Criamos discussões infinitas sobre o que é ou não “identitarismo” e “luta de classes” que, no final, parecem servir apenas ao propósito de nos distrair do problema real: no Brasil, nós, não-negros, não nos envolvemos nas lutas negras. Nós assistimos dia após dia noticiários ensanguentados sem nem pestanejar. Às vezes soltamos uma lágrima, quando quem é assassinada é uma menina de 8 anos de idade ou uma vereadora, mas logo voltamos a nossa rotina e esquecemos disso.
A verdade é que somos muito racistas.
Fomos feitos racistas, fomos acostumados muito cedo com a presença daquela mulher negra que limpa nossa sujeira, com jovens negros sendo sumariamente executados, com as prisões superlotadas, moradores de rua, crianças morrendo de fome, mulheres sendo violentadas diariamente no mundo todo.
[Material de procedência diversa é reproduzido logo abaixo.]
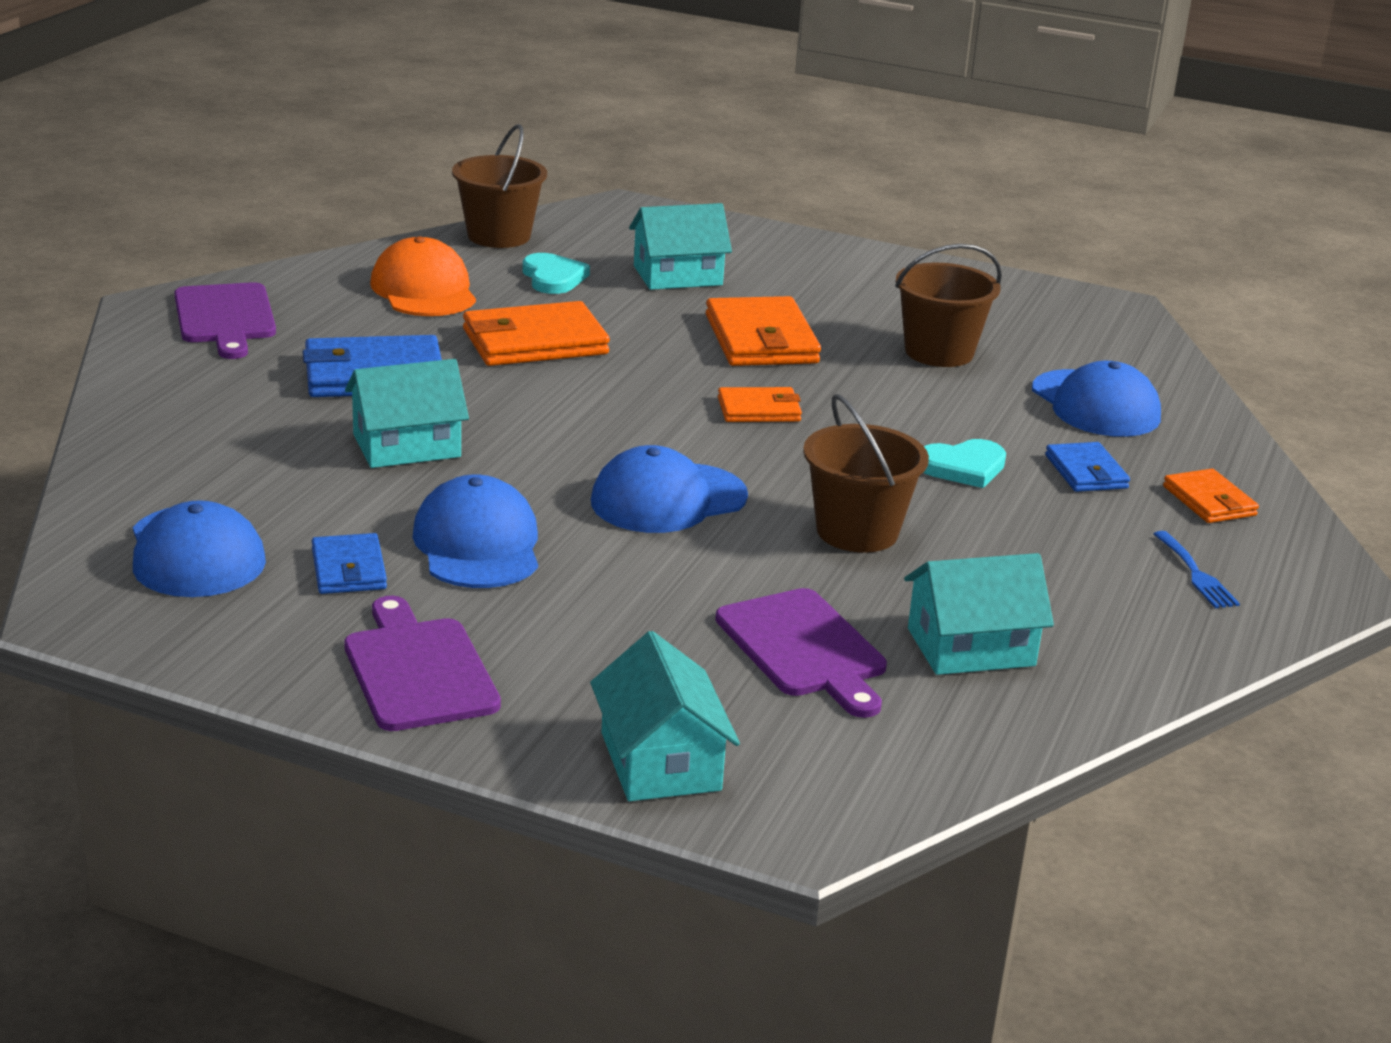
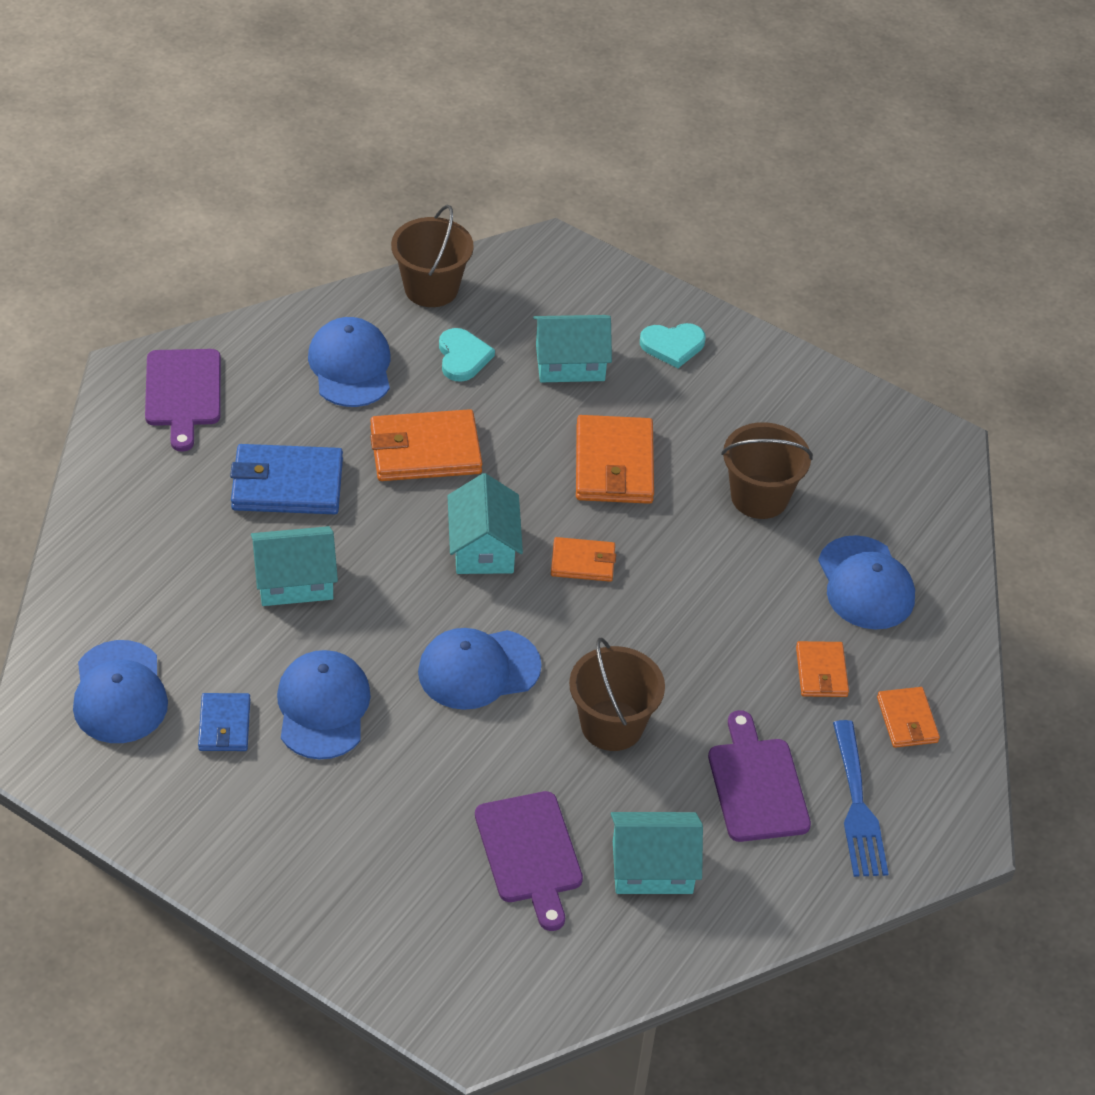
camera: 10 degrees right, 20 degrees up
(418, 670) = (252, 841): purple cutting board -> purple cutting board (757, 785)
(424, 290) = (350, 366): orange cap -> blue cap
(660, 761) = (395, 955): turquoise house -> turquoise house (483, 547)
(963, 467) = (723, 655): turquoise heart -> turquoise heart (672, 345)
(1086, 472) = (821, 672): blue wallet -> orange wallet
(1196, 574) = (857, 807): blue fork -> blue fork, size x1.69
Aprendemos a não sentir e não pensar muito sobre o assunto, aprendemos que discutir isso vai gerar conflito e conflito é ruim e deve ser evitado. Não enxergamos que o conflito está aí há 500 anos e não vai passar enquanto nós não fizermos algo.
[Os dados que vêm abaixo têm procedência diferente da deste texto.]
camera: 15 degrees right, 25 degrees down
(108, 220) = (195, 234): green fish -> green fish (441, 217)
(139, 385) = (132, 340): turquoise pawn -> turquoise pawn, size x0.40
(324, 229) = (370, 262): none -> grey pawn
A violência do Estado historicamente teve a política racial como uma de suas principais raízes: o mesmo braço armado que mata diariamente jovens nas periferias é o que nos matará se isso for necessário para manter sua existência. No fundo, sabemos disso, por isso buscamos desesperadamente analisar se estamos vivendo uma transição fascista ou não. Nós já temos nosso próprio holocausto, por que importa o nome? Porque, se for fascismo, brancos também serão torturados e assassinados, se for democracia, são só os negros, periféricos e indígenas, está tudo certo.
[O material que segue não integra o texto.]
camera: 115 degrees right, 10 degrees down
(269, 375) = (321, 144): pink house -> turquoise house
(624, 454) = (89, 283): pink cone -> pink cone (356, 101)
Enquanto nos EUA as pessoas protestam pelo fim dessa “democracia”, em São Paulo, fazemos protestos pedindo ela! Ela mesma! A democracia que aumentou o encarceramento em massa de 90 mil para 800 mil presos, a democracia que nos reprime com bombas, balas de borracha e tanques de guerra, a democracia que escorre sangue negro e indígena diariamente enquanto cidades inteiras desaparecem em desastres ambientais. E para garantir que o protesto peça apenas essa democracia e nada melhor do que ela, porque não policiar manifestantes (como se alguém precisasse de mais polícia) e agredir antifas e black blocs?
E então nos surpreendemos! O povo deve ser muito burro mesmo para não perceber que “democracia” é tudo o que precisamos agora, não é mesmo? Nosso racismo arruína nossa leitura da realidade, nossas tentativas de ação são frustradas pela nossa cegueira. Estamos batendo de cara com o mesmo muro há anos, quando vamos finalmente enxergá-lo?
Um exemplo de participação de não-negros nessa luta é a Rede de Proteção e Resistência contra o genocídio. O coletivo também é composto de ativistas brancos e pessoas que moram fora das quebradas, que potencializam muito as lutas, mas fortalecendo para que as comunidades sejam protagonistas. Nas palavras de uma militante, “nós somos os escudos”.
Nossa participação nas lutas muda a correlação de forças entre o Estado e a comunidade, seja criando laços de solidariedade, fazendo material de divulgação, participando e cobrindo atos, ajudando na organização, materialmente ou legalmente.
Nós, não-negros, precisamos urgentemente debater e atuar sobre a violência racial no Brasil. Chega de silêncio do nosso lado enquanto os negros gritam tanto e tão alto. Não agimos bem até agora, mas vamos aproveitar esse momento para mudar, porque enquanto nós acharmos que o problema do Brasil está nos negros, estaremos ignorando o maior empecilho para a união de classe: nós mesmos.

Por Heloisa Yoshioka – Militante anti-racista, feminista e anti-capitalista no Quilombo Invisível e na Rede de Proteção e Resistência contra o Genocídio.